Dadi selaku Kepala desa Mekarsari, menegaskan bahwa desa sebagai pemerintahan menjelaskan bahwa pengangkatan amil (P3N) awalnya dari pihak kementrian agama
“Naha jadi ka desa kan awal na nu ngakat P3N pihak kementrian agama da desa mah teu pernah ngangkat,” ucap Kades Dadi dengan nada marah
Dedi memastikan bahwa pihaknya belum pernah mengangkat amil.

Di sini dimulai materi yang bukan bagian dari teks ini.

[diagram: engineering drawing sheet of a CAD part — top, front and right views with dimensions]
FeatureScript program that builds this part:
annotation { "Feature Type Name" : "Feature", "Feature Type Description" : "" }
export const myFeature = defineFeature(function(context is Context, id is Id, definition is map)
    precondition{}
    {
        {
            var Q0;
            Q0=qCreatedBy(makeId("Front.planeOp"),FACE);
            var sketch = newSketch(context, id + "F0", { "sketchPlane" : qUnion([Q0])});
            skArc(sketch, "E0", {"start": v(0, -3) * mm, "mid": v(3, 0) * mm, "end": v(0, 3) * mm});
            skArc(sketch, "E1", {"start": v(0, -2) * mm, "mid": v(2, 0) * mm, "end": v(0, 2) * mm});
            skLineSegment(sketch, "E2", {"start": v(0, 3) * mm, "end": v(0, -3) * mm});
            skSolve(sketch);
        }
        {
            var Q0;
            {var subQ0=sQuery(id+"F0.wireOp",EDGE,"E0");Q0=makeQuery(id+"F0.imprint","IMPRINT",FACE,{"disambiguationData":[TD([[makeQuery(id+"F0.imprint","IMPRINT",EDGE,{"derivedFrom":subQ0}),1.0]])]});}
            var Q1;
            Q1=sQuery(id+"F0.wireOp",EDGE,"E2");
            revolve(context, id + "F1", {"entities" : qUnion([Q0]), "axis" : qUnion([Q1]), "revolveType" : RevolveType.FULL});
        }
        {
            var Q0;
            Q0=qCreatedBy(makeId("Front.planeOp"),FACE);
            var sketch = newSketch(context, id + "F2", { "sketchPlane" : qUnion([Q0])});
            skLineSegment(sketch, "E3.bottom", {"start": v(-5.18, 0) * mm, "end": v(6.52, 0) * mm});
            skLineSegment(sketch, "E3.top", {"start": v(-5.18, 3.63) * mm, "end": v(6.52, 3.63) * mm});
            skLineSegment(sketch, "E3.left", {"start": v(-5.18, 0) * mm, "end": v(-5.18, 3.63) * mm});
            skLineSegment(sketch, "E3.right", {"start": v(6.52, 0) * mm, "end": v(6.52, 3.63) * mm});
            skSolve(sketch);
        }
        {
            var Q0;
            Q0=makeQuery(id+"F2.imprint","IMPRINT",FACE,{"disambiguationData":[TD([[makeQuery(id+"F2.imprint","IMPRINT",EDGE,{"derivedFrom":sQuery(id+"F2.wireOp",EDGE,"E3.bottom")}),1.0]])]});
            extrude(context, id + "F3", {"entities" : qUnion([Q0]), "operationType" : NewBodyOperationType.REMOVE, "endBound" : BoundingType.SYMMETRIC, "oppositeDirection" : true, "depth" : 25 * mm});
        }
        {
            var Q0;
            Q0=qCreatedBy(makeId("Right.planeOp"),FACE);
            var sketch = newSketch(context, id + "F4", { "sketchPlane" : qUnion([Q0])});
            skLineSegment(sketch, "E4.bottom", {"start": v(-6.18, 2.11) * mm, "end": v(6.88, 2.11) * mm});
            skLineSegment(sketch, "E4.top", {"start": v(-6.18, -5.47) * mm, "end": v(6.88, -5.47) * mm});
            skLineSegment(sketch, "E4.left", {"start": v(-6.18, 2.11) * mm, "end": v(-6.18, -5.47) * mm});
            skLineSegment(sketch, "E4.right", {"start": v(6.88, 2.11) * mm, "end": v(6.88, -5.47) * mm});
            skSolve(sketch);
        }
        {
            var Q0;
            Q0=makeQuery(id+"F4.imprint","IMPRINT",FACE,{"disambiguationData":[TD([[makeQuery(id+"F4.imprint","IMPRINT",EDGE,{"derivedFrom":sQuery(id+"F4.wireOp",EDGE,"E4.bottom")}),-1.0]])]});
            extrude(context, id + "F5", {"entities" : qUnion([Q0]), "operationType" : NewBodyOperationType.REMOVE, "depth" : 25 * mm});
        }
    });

Kepala KUA tak boleh lempar tanggung jawab terkait ada pungutan biaya nikah Rp900 oleh oknum amil
“Ngangat oge kaur kesra, araraneh iyeu mah lamun kitu berikan intruksi ngarah teu bertahan jelma-jelma kitu anu jadi P3N kamari ulah bertahan di KUA atuh
Sebelumnya, Kepala Kantor Urusan Agama (KUA) Kecamatan Pancatengah, Endang Suryaman mengatakan biaya pencatatan nikah yang dilakukan di Kantor KUA tidak dipungut biaya alias gratis, namun nikah diluar KUA lebih mahal dari ketentuan pemerintah sebesar Rp600 ribu
Menurut Endang, berdasarkan undang-undang nomor 74 biaya pencatatan nikah Rp600 ribu. Namun prosesi akad nikah harus dilakukan di Kantor KUA serta pada jam dan hari kerja. “Kalau mau murah, nikahnya di KUA. Kalau di luar KUA tergantung pada kesepakatan dengan pihak pengundang,” ujarnya.